**RECORDS TO USE:**
*** Begin section ***

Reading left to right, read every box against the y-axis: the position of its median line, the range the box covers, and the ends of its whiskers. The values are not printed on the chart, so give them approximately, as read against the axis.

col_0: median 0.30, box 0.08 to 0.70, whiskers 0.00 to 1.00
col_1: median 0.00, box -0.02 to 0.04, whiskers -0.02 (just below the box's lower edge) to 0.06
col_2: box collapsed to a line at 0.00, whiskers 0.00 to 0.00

*** End section ***
*** Begin section ***

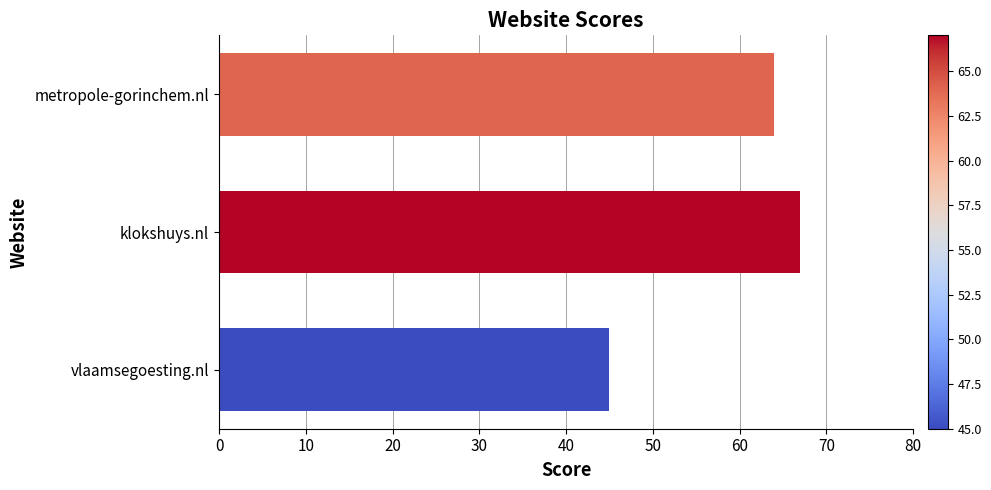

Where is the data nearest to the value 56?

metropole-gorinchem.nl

*** End section ***

**TASK BRIEF:** Express the part of the listing above that opens with the line containing "Where is the data nearest to the value 56?" and closes with the line containing "metropole-gorinchem.nl" as a JSON list of strings, one string per line, with blank lines left out.

**RESPONSE TO THE TASK:**
[
  "Where is the data nearest to the value 56?",
  "metropole-gorinchem.nl"
]